There is a more muted scene emerging in that tangle of highways and hills that speaks more strongly of the sadness and isolation, that flowers beautiful and desperate music of millennials striving to live freely under the tired twilight of the crumbling future they have been dealt.
Ben Luckman has been a self-deprecatory yet consistently talented force in this pool of new bands. After LITR’s demise, he put some compelling solo efforts out as Nice Life and here has returned to a band format with The Great Depression . The first EP Sux grabs you immediately with “Purple Skirt”, a casual guitar riff that loops laconically until the singer begins what is one of the most arresting melodic lines I’ve ever heard. Her voice is pure, self aware and unadorned and you are hooked immediately. The music moves through fuzzed post rock bridges that build up intensity into sublime but short peaks, resolving into the simple but so so effective bridge.
“Win Some” drones an interlude like early Set Fire To Flames reveries, then the album segues into “Lose Most”, an obtuse and heavy-lidded meditation that bubbles nocturnally, lithe and simple, while delicate harmonies spread sorrow over the syncopation.

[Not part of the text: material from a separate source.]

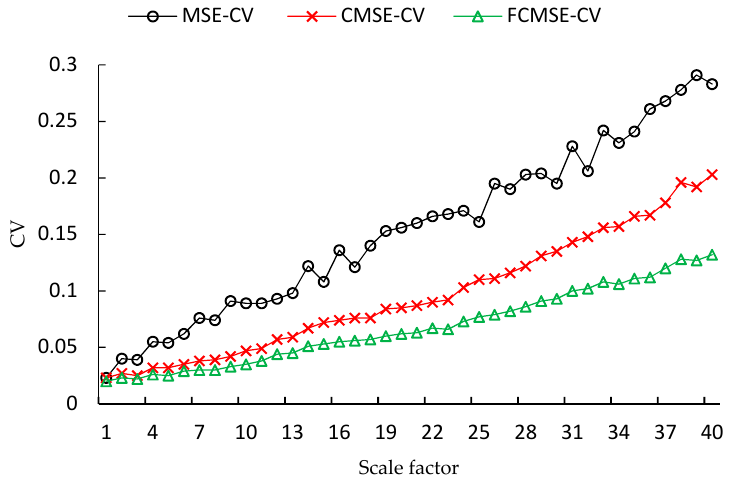
Figure 8. CVs of white noise with length 1000.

This is very young music, but the sound of a youth that knows what lays ahead and refuses to succumb while still acknowledging the doubt and the immense sadness of living in our time.

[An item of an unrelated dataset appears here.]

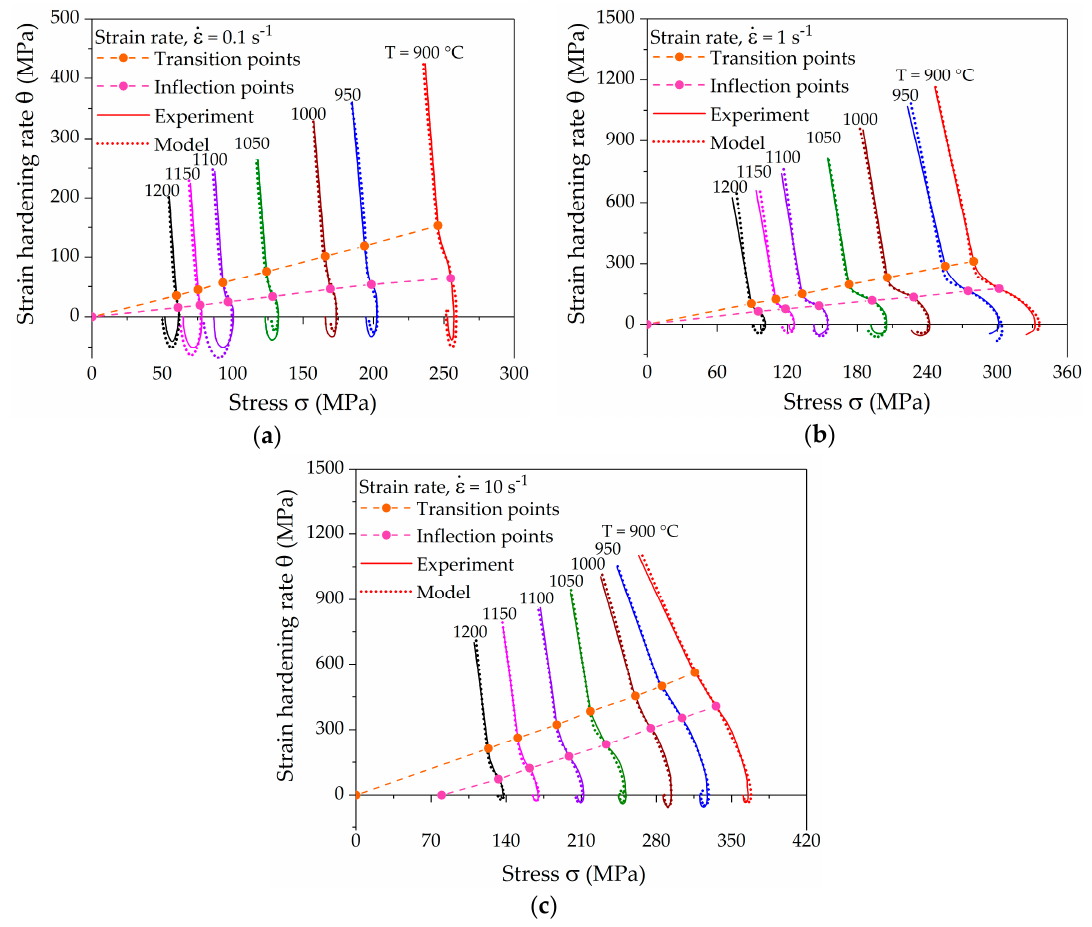
Figure 10. Fit of the computed strain-hardening rate curves with measured data from hot compression tests at different temperatures and strain rates of ( a ) 0.1 s − 1 ; ( b ) 1 s − 1 ; and ( c ) 10 s − 1 .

We lift the mood slightly with another instrumental segue, the upbeat lilt of “If Algernon Never Gets Back Together We Are Just Going To Keep Hearing Shitty Twinkle Songs From Shitty Twinkle Bands”. The final salvo of this perfect EP comes with a lift of optimism, a slice of sun piercing the greasy gloom, “Cash Out”, which just shines in it’s simple and swaying melodies and glorious fuzzed guitar overture.
If this is what “emo” has become, praise the fucking music gods that these kids really know how to turn their emotions into living, breathing beauty in song. Beauty that can only come from pain and crushing struggle, you hear the tears, joy, depression and hope in every well placed line. A curious and sublime band that will leave you breathlessly awaiting what comes next.